### Task requirements:
Exactly the lines from the opening of the data through the line containing "when it meant" should be reproduced, please, with nothing added.

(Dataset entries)
*** Block opens ***
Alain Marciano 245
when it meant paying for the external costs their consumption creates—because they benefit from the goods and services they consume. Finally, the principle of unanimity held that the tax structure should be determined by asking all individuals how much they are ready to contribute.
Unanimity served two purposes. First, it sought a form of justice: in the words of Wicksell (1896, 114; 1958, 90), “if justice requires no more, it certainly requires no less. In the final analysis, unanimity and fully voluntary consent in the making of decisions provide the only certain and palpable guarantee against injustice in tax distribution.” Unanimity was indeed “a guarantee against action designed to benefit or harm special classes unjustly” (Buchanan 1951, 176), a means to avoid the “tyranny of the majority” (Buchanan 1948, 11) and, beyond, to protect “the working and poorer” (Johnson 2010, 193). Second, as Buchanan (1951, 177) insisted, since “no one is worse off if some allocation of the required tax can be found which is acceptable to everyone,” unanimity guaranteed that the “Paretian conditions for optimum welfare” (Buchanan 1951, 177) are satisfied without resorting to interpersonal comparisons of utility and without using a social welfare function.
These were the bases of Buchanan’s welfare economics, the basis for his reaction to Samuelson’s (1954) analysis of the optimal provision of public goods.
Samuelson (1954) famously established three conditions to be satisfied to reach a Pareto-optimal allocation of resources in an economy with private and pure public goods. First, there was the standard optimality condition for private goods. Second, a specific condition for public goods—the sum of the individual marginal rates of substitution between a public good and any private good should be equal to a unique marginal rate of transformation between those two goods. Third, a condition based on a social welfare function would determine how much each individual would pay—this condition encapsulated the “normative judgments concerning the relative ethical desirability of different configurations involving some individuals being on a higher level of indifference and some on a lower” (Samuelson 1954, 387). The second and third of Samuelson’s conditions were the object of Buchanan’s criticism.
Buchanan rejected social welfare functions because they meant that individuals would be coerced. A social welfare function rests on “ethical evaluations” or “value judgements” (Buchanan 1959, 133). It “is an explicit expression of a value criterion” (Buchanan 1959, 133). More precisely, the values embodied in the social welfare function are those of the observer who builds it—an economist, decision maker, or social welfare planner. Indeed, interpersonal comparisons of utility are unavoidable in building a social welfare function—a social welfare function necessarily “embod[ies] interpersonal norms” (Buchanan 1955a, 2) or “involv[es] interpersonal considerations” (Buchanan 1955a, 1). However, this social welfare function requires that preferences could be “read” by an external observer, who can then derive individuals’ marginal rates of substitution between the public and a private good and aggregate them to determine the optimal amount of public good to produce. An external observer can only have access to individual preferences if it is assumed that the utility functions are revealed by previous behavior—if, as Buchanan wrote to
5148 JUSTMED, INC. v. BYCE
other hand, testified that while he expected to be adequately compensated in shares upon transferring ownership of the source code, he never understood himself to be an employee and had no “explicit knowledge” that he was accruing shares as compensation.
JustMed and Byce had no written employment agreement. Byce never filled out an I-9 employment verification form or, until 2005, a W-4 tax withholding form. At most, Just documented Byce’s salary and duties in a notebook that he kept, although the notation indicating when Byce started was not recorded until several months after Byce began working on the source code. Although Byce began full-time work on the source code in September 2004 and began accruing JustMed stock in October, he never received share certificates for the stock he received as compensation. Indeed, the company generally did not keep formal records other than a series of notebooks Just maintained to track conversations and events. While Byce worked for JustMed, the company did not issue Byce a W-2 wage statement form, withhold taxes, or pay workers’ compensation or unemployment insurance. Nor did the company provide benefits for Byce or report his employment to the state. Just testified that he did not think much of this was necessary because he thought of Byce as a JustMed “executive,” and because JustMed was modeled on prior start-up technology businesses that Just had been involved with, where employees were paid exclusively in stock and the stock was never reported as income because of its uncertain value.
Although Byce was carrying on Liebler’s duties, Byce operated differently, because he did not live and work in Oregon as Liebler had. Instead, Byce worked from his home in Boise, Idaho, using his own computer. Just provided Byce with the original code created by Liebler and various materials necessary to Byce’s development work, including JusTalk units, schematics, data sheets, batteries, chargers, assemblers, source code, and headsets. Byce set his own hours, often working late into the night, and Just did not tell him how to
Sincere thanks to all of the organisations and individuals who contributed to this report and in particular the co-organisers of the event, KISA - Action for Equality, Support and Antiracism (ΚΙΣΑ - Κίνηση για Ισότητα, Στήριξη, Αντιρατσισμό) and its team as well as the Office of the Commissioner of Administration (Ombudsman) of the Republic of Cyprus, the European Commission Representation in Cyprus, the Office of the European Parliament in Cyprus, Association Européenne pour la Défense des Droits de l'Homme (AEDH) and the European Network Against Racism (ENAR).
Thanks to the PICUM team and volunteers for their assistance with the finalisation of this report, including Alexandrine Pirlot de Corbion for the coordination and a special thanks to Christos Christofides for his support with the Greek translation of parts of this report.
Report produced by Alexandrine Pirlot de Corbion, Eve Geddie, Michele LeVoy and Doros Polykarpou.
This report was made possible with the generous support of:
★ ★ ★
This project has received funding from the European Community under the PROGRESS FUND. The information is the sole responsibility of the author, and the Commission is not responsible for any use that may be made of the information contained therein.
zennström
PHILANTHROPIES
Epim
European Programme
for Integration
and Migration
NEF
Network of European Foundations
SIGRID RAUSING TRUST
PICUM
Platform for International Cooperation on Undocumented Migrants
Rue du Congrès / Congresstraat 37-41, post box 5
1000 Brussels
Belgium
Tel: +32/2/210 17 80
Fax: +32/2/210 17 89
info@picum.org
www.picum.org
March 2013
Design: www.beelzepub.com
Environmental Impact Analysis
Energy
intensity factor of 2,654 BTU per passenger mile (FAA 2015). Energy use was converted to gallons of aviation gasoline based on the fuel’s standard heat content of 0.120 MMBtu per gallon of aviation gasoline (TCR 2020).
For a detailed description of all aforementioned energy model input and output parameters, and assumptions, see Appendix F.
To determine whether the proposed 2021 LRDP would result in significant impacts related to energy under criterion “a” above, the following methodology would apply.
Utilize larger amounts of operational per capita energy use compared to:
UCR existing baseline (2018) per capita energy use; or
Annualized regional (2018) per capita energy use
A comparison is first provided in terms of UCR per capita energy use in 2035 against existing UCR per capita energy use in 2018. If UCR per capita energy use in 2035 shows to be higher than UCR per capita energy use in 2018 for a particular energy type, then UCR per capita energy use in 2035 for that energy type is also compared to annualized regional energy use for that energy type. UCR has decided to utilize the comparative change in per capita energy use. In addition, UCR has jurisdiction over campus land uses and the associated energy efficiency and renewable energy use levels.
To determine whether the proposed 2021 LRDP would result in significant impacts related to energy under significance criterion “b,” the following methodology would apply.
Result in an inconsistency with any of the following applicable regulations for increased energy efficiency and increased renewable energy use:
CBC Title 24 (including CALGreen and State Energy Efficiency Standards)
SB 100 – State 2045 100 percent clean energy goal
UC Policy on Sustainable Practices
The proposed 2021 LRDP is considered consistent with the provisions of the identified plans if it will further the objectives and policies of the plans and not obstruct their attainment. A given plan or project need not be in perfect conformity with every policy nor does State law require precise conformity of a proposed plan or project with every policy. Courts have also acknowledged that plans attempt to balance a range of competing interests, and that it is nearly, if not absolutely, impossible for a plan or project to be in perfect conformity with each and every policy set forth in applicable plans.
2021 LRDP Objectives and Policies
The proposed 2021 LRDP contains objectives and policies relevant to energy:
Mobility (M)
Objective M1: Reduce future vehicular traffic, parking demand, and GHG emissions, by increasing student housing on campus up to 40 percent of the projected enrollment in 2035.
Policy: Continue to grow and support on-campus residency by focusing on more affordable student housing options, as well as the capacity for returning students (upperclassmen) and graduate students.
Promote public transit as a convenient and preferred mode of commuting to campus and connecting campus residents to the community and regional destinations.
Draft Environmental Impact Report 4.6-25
*** Block closes ***
### Task solution:
Alain Marciano 245
when it meant paying for the external costs their consumption creates—because they benefit from the goods and services they consume. Finally, the principle of unanimity held that the tax structure should be determined by asking all individuals how much they are ready to contribute.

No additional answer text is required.